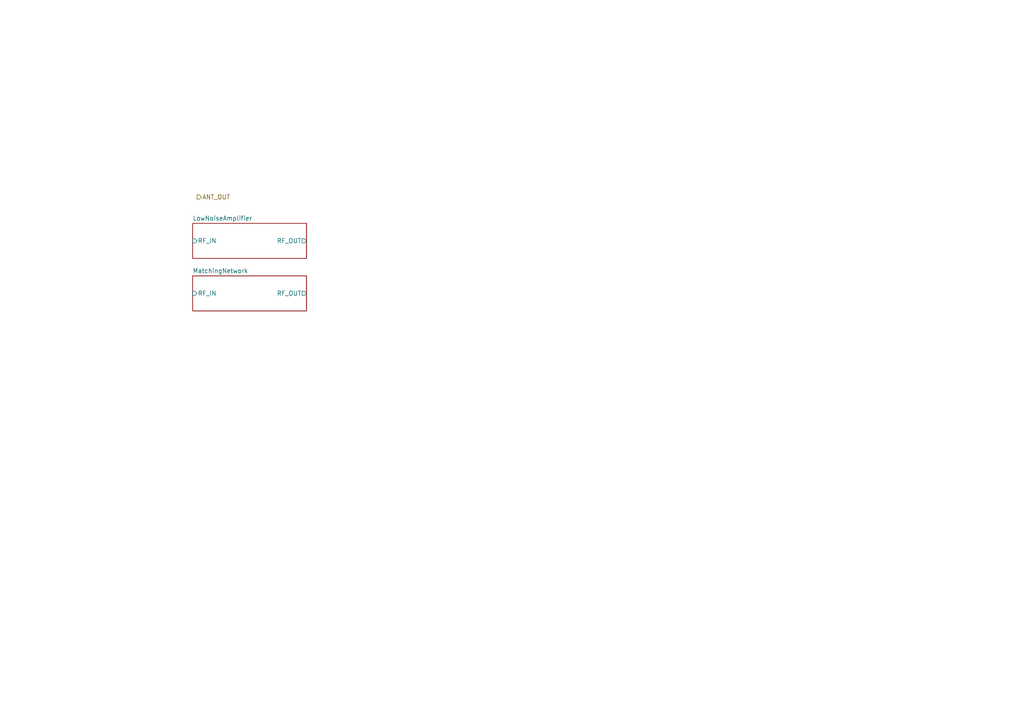
<source format=kicad_sch>
(kicad_sch
	(version 20231120)
	(generator "eeschema")
	(generator_version "8.0")
	(uuid "5b9343f9-1db5-4691-abfa-7b25a26f8ee2")
	(paper "A4")
	(lib_symbols)
	(hierarchical_label "ANT_OUT"
		(shape output)
		(at 57.15 57.15 0)
		(fields_autoplaced yes)
		(effects
			(font
				(size 1.27 1.27)
			)
			(justify left)
		)
		(uuid "b21344c2-f158-4f56-b929-6b5c3a258850")
	)
	(sheet
		(at 55.88 80.01)
		(size 33.02 10.16)
		(fields_autoplaced yes)
		(stroke
			(width 0.1524)
			(type solid)
		)
		(fill
			(color 0 0 0 0.0000)
		)
		(uuid "241dbac4-9410-4716-9cea-3ef70e4ccd5e")
		(property "Sheetname" "MatchingNetwork"
			(at 55.88 79.2984 0)
			(effects
				(font
					(size 1.27 1.27)
				)
				(justify left bottom)
			)
		)
		(property "Sheetfile" "MatchingNetwork.kicad_sch"
			(at 55.88 90.7546 0)
			(effects
				(font
					(size 1.27 1.27)
				)
				(justify left top)
				(hide yes)
			)
		)
		(pin "RF_IN" input
			(at 55.88 85.09 180)
			(effects
				(font
					(size 1.27 1.27)
				)
				(justify left)
			)
			(uuid "d67e5269-a2b9-4f29-afec-4e1ce0154931")
		)
		(pin "RF_OUT" output
			(at 88.9 85.09 0)
			(effects
				(font
					(size 1.27 1.27)
				)
				(justify right)
			)
			(uuid "25d2a943-c653-4d16-b127-736b4f9606cb")
		)
		(instances
			(project "FMRadio"
				(path "/08ed33fe-d788-4549-aa44-52118ac2b8d0/ae044dd3-3182-46db-ad39-9a3eed9b786c"
					(page "14")
				)
			)
		)
	)
	(sheet
		(at 55.88 64.77)
		(size 33.02 10.16)
		(fields_autoplaced yes)
		(stroke
			(width 0.1524)
			(type solid)
		)
		(fill
			(color 0 0 0 0.0000)
		)
		(uuid "76a58ffa-96e1-4aee-8341-80680bc8b88b")
		(property "Sheetname" "LowNoiseAmplifier"
			(at 55.88 64.0584 0)
			(effects
				(font
					(size 1.27 1.27)
				)
				(justify left bottom)
			)
		)
		(property "Sheetfile" "LowNoiseAmplifier.kicad_sch"
			(at 55.88 75.5146 0)
			(effects
				(font
					(size 1.27 1.27)
				)
				(justify left top)
				(hide yes)
			)
		)
		(pin "RF_IN" input
			(at 55.88 69.85 180)
			(effects
				(font
					(size 1.27 1.27)
				)
				(justify left)
			)
			(uuid "5767bfe1-0530-4b52-af2c-57c686c2d568")
		)
		(pin "RF_OUT" output
			(at 88.9 69.85 0)
			(effects
				(font
					(size 1.27 1.27)
				)
				(justify right)
			)
			(uuid "847d79b1-e750-4c61-979f-7f1c16ff785c")
		)
		(instances
			(project "FMRadio"
				(path "/08ed33fe-d788-4549-aa44-52118ac2b8d0/ae044dd3-3182-46db-ad39-9a3eed9b786c"
					(page "13")
				)
			)
		)
	)
)
</source>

----------------------------------------

§ **Exercise prompt**
Produce the full material again verbatim, with the pictures dropped.

§ **Answer**
<source format=kicad_sch>
(kicad_sch
	(version 20231120)
	(generator "eeschema")
	(generator_version "8.0")
	(uuid "5b9343f9-1db5-4691-abfa-7b25a26f8ee2")
	(paper "A4")
	(lib_symbols)
	(hierarchical_label "ANT_OUT"
		(shape output)
		(at 57.15 57.15 0)
		(fields_autoplaced yes)
		(effects
			(font
				(size 1.27 1.27)
			)
			(justify left)
		)
		(uuid "b21344c2-f158-4f56-b929-6b5c3a258850")
	)
	(sheet
		(at 55.88 80.01)
		(size 33.02 10.16)
		(fields_autoplaced yes)
		(stroke
			(width 0.1524)
			(type solid)
		)
		(fill
			(color 0 0 0 0.0000)
		)
		(uuid "241dbac4-9410-4716-9cea-3ef70e4ccd5e")
		(property "Sheetname" "MatchingNetwork"
			(at 55.88 79.2984 0)
			(effects
				(font
					(size 1.27 1.27)
				)
				(justify left bottom)
			)
		)
		(property "Sheetfile" "MatchingNetwork.kicad_sch"
			(at 55.88 90.7546 0)
			(effects
				(font
					(size 1.27 1.27)
				)
				(justify left top)
				(hide yes)
			)
		)
		(pin "RF_IN" input
			(at 55.88 85.09 180)
			(effects
				(font
					(size 1.27 1.27)
				)
				(justify left)
			)
			(uuid "d67e5269-a2b9-4f29-afec-4e1ce0154931")
		)
		(pin "RF_OUT" output
			(at 88.9 85.09 0)
			(effects
				(font
					(size 1.27 1.27)
				)
				(justify right)
			)
			(uuid "25d2a943-c653-4d16-b127-736b4f9606cb")
		)
		(instances
			(project "FMRadio"
				(path "/08ed33fe-d788-4549-aa44-52118ac2b8d0/ae044dd3-3182-46db-ad39-9a3eed9b786c"
					(page "14")
				)
			)
		)
	)
	(sheet
		(at 55.88 64.77)
		(size 33.02 10.16)
		(fields_autoplaced yes)
		(stroke
			(width 0.1524)
			(type solid)
		)
		(fill
			(color 0 0 0 0.0000)
		)
		(uuid "76a58ffa-96e1-4aee-8341-80680bc8b88b")
		(property "Sheetname" "LowNoiseAmplifier"
			(at 55.88 64.0584 0)
			(effects
				(font
					(size 1.27 1.27)
				)
				(justify left bottom)
			)
		)
		(property "Sheetfile" "LowNoiseAmplifier.kicad_sch"
			(at 55.88 75.5146 0)
			(effects
				(font
					(size 1.27 1.27)
				)
				(justify left top)
				(hide yes)
			)
		)
		(pin "RF_IN" input
			(at 55.88 69.85 180)
			(effects
				(font
					(size 1.27 1.27)
				)
				(justify left)
			)
			(uuid "5767bfe1-0530-4b52-af2c-57c686c2d568")
		)
		(pin "RF_OUT" output
			(at 88.9 69.85 0)
			(effects
				(font
					(size 1.27 1.27)
				)
				(justify right)
			)
			(uuid "847d79b1-e750-4c61-979f-7f1c16ff785c")
		)
		(instances
			(project "FMRadio"
				(path "/08ed33fe-d788-4549-aa44-52118ac2b8d0/ae044dd3-3182-46db-ad39-9a3eed9b786c"
					(page "13")
				)
			)
		)
	)
)
</source>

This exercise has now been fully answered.